In [None]:
import os
import sys
import pandas as pd

# setting warnings
import warnings
warnings.simplefilter(action='ignore', category=Warning)

# add parent folder path to the namespace
sys.path.append(os.path.dirname(os.getcwd()))

# import modules and components
from utils.validation import DataValidation
from config.pathfinder import DATA_EXP_PATH, DATA_MAT_PATH
import config.configurations as cnf 

# Load and prepare data

In [None]:
filepath = os.path.join(DATA_MAT_PATH, 'adsorbents_dataset.csv')  
df_adsorbents = pd.read_csv(filepath, sep=';', encoding='utf-8')  
filepath = os.path.join(DATA_MAT_PATH, 'adsorbates_dataset.csv')  
df_adsorbates = pd.read_csv(filepath, sep=';', encoding='utf-8')  
filepath = os.path.join(DATA_EXP_PATH, 'single_component_dataset.csv')  
df_SCADS = pd.read_csv(filepath, sep=';', encoding='utf-8')
filepath = os.path.join(DATA_EXP_PATH, 'binary_mixture_dataset.csv')  
df_BMADS = pd.read_csv(filepath, sep=';', encoding='utf-8')
filepath = os.path.join(DATA_EXP_PATH, 'preprocessed_SC_dataset.csv')  
df_processed_SCADS = pd.read_csv(filepath, sep=';', encoding='utf-8')

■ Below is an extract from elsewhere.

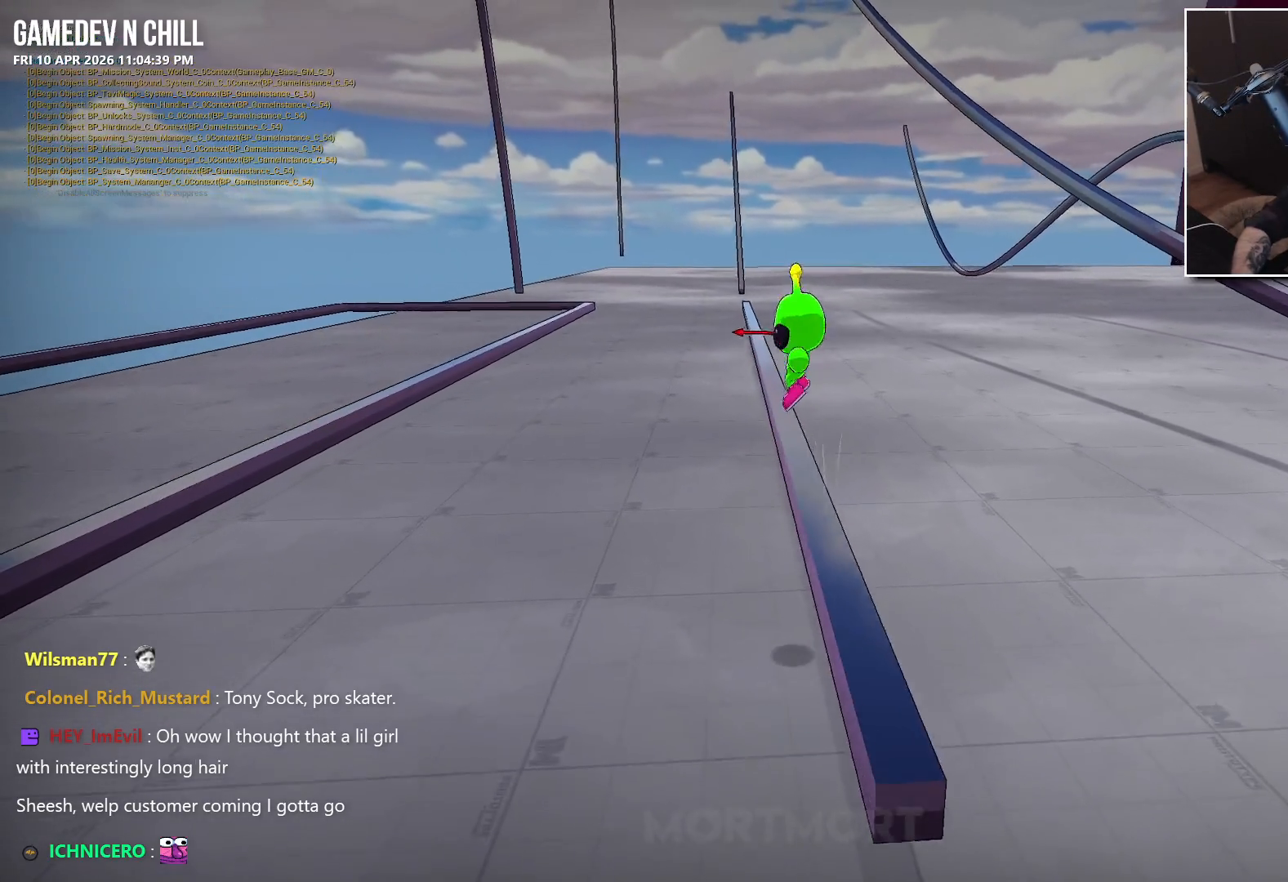
{"buttons": [], "left_stick": "up", "right_stick": "center", "events": [[250, "left_stick", "down-right"], [434, "A", "up"], [434, "left_stick", "up"]]}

# convert strings to float list
df_processed_SCADS['pressure_in_Pascal'] = df_processed_SCADS['pressure_in_Pascal'].apply(lambda x : [float(s) for s in x.split()])
df_processed_SCADS['uptake_in_mol_g'] = df_processed_SCADS['uptake_in_mol_g'].apply(lambda x : [float(s) for s in x.split()])

# 1. BMADS data analysis

BMADS dataset is not analyzed fully, as it is of less interest. Some general info on BMADS can be found here:

In [None]:
num_BMADS_experiments = df_BMADS['filename'].nunique()
print('\nBMADS dataset: binary mixture adsorption')
print('-----------------------------------------------')
print(f'Number of measurements: {df_BMADS.shape[0]}')
print(f'Number of actual experiments: {num_BMADS_experiments}')
print(f'Average measurements per experiment: {df_BMADS.shape[0]//num_BMADS_experiments}')

# 2. SCADS data analysis

SCADS dataset (single component adsorption) is analysed and validated. The raw dataset (each entry corresponds to a measurement) is briefly explored hereinafter

In [None]:
ads_col, sorb_col  = ['adsorbent_name'], ['adsorbates_name'] 
P_col, Q_col  = 'pressure_in_Pascal', 'uptake_in_mol_g'
P_unit_col, Q_unit_col  = 'pressureUnits', 'adsorptionUnits' 
valid_units = ['mmol/g', 'mol/kg', 'mol/g', 'mmol/kg', 'mg/g', 'g/g', 'cm3(STP)/g',
                'wt%', 'g Adsorbate / 100g Adsorbent', 'g/100g', 'ml(STP)/g']
                            
parameters = ['temperature', 'mol_weight', 'complexity', 'covalent_units', 
              'H_acceptors', 'H_donors', 'heavy_atoms']

In [None]:
validator = DataValidation()

negative_press = df_SCADS[df_SCADS['pressure'] < 0].shape[0]
negative_uptake = df_SCADS[df_SCADS['adsorbed_amount'] < 0].shape[0]
negative_temp = df_SCADS[df_SCADS['temperature'] <= 0].shape[0]
num_experiments = df_SCADS['filename'].nunique()

print('\nSCADS dataset: single component adsorption')
print('-----------------------------------------------')
print(f'Number of measurements: {df_SCADS.shape[0]}')
print(f'Number of actual experiments: {num_experiments}')
print(f'Average measurements per experiment: {df_SCADS.shape[0]//num_experiments}')
print('-----------------------------------------------')
print(f'Negative pressure measurements: {negative_press} ({negative_press/df_SCADS.shape[0] * 100:.2f}%)')
print(f'Negative uptake measurements: {negative_uptake} ({negative_uptake/df_SCADS.shape[0] * 100:.2f}%)')
print(f'Negative temperature measurements: {negative_uptake} ({negative_uptake/df_SCADS.shape[0] * 100:.2f}%)')
print('-----------------------------------------------')
print(f'Number of null values in dataset: \n{df_SCADS.isnull().sum()}')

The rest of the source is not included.